EM TELA CONVIDA: “Cafarnaum (Capharnaüm)”

“Cafarnaum” é um reflexo da humanidade no limiar da existência, abaixo de qualquer conceção de dignidade humana com a qual, no mundo ocidental, tão confortavelmente estamos familiarizados. Perplexidade e empatia, apesar de parecerem paradoxais, são as melhores palavras que, de uma forma atordoante, acompanham a visualização do filme.

Detendo, como plano de fundo, a paisagem e a humilde realidade social de Beirute, capital do Líbano, Nadine Labak – roteirista e cineasta libanesa – cativa, com uma particular sensibilidade na visão, o espetador para a luta pela sobrevivência de quem se vê encurralado. Debruça-se a história sob Zain, uma criança sem documentos oficiais, cuja idade nem nos é bem definida e onde todas as adversidades sociais o empurram para, literalmente, becos sem saída, marcados pela solidão e pela perda de inocência. Retrata, de uma forma tão única, o quotidiano das milhares de pessoas, metaforizadas por Zain, que, sozinhas e pelas mais diversas razões foram deslocadas de suas casas, se tornaram refugiados ou requerentes de asilo.
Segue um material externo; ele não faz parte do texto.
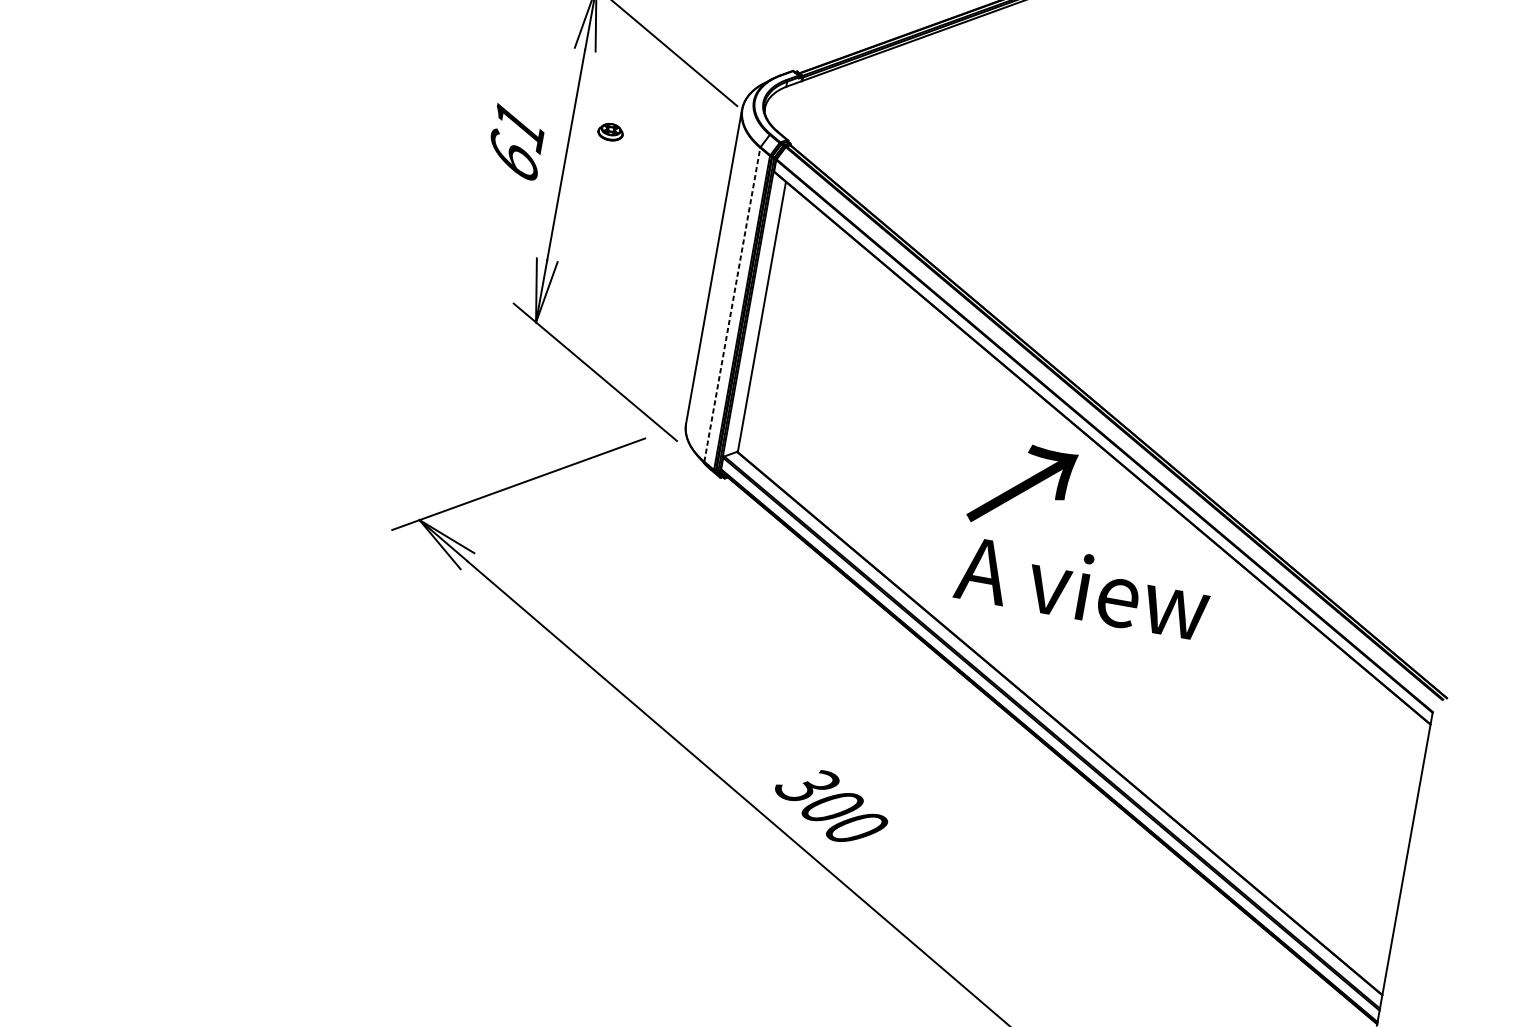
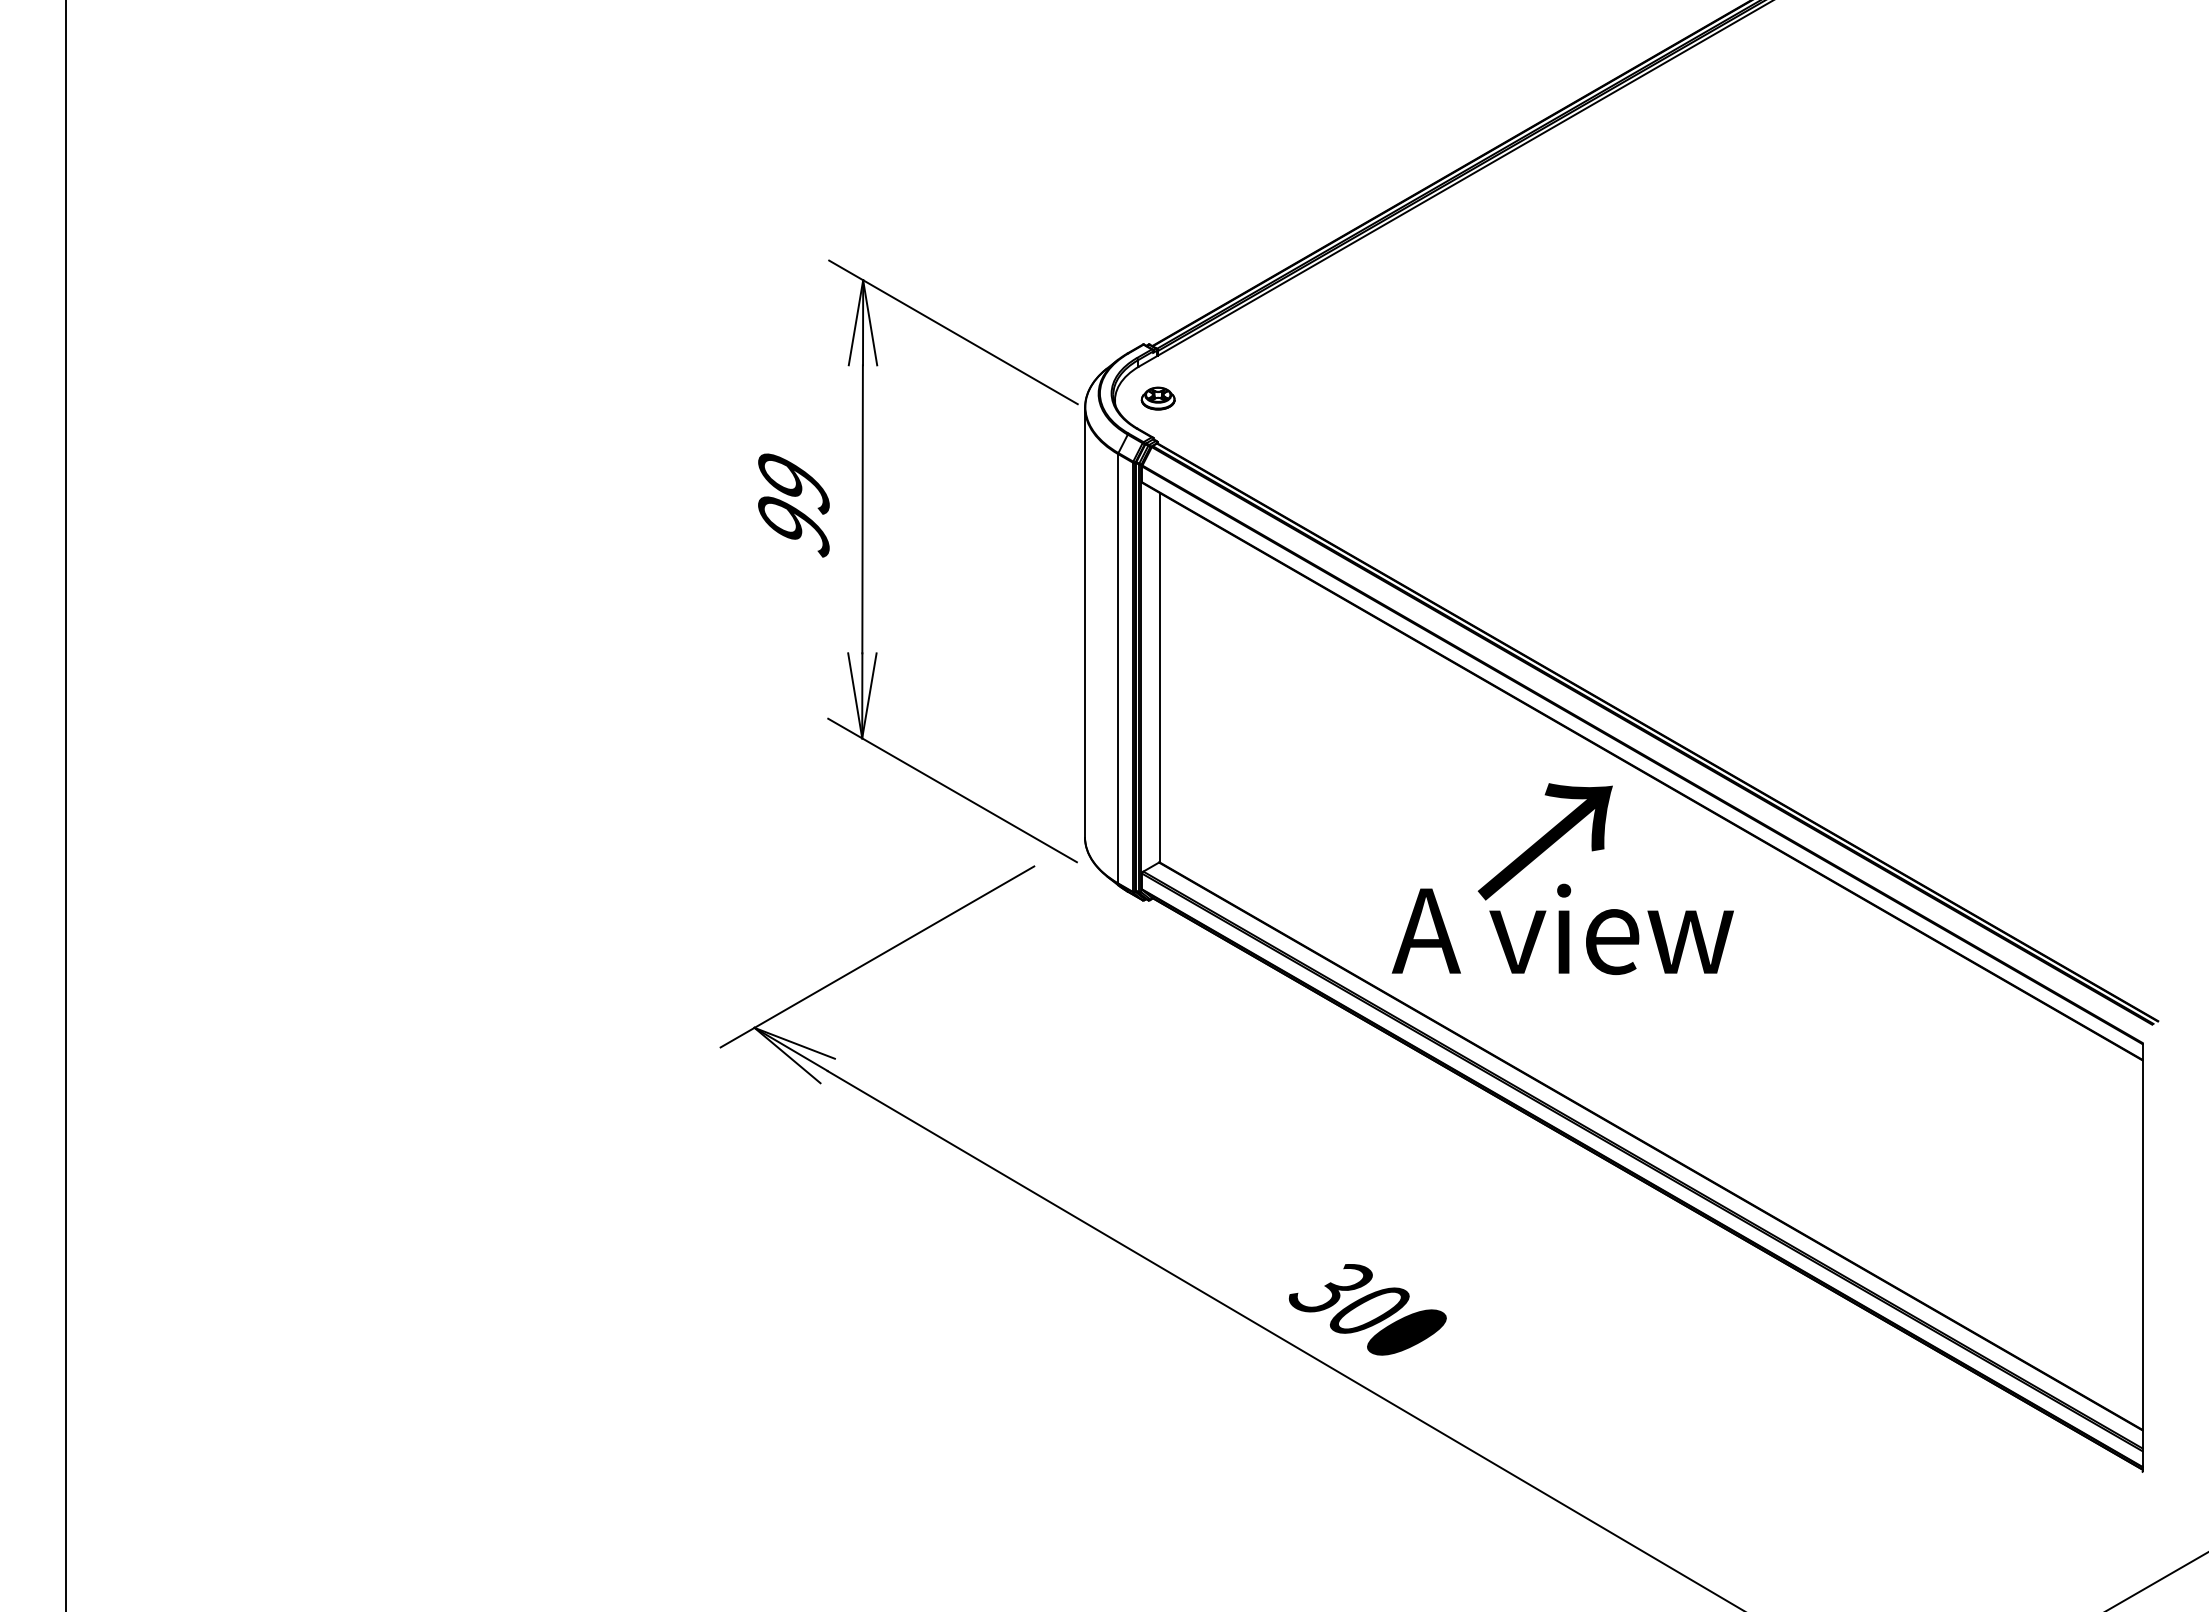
part: (610, 131) -> (1157, 398), moved
text: (516, 143) -> (793, 505), 61 -> 99
line: (732, 304) -> (1118, 668), dashed -> solid
text: (1083, 586) -> (1562, 928), moved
A sensibilidade associada ao filme transcende a própria representação, revolucionando o conceito de cinema, numa emocionante conjugação entre realidade e ficção, pois Zain – não a personagem, mas o ator – também se chama Zain Al Rafeea fora do ecrã e também, longe das câmaras, é um refugiado. Porque isto não acontece só no cinema. A história que envolve a própria rodagem do filme é também um apelo à sensibilização e consciencialização para com os atuais conflitos armados e os sistemas internacionais, para todos nós, individual e coletivamente. Não há atores neste elenco, apenas pessoas abandonadas nas ruas de Beirute – refugiados e outros em situação de pobreza extrema -, que a cineasta acolheu.

Toda esta humanização do cinema levou Nadine Labak, com este filme, a ser a primeira mulher árabe nomeada para um prémio da Academia de Hollywood, em 2018, na categoria de melhor filme estrangeiro. Nadine Labak hipotecou a própria casa para conseguir gravar e produzir este filme e, com isto, deu um propósito a quem no filme participou. O filme encontra-se disponível no FilmIn.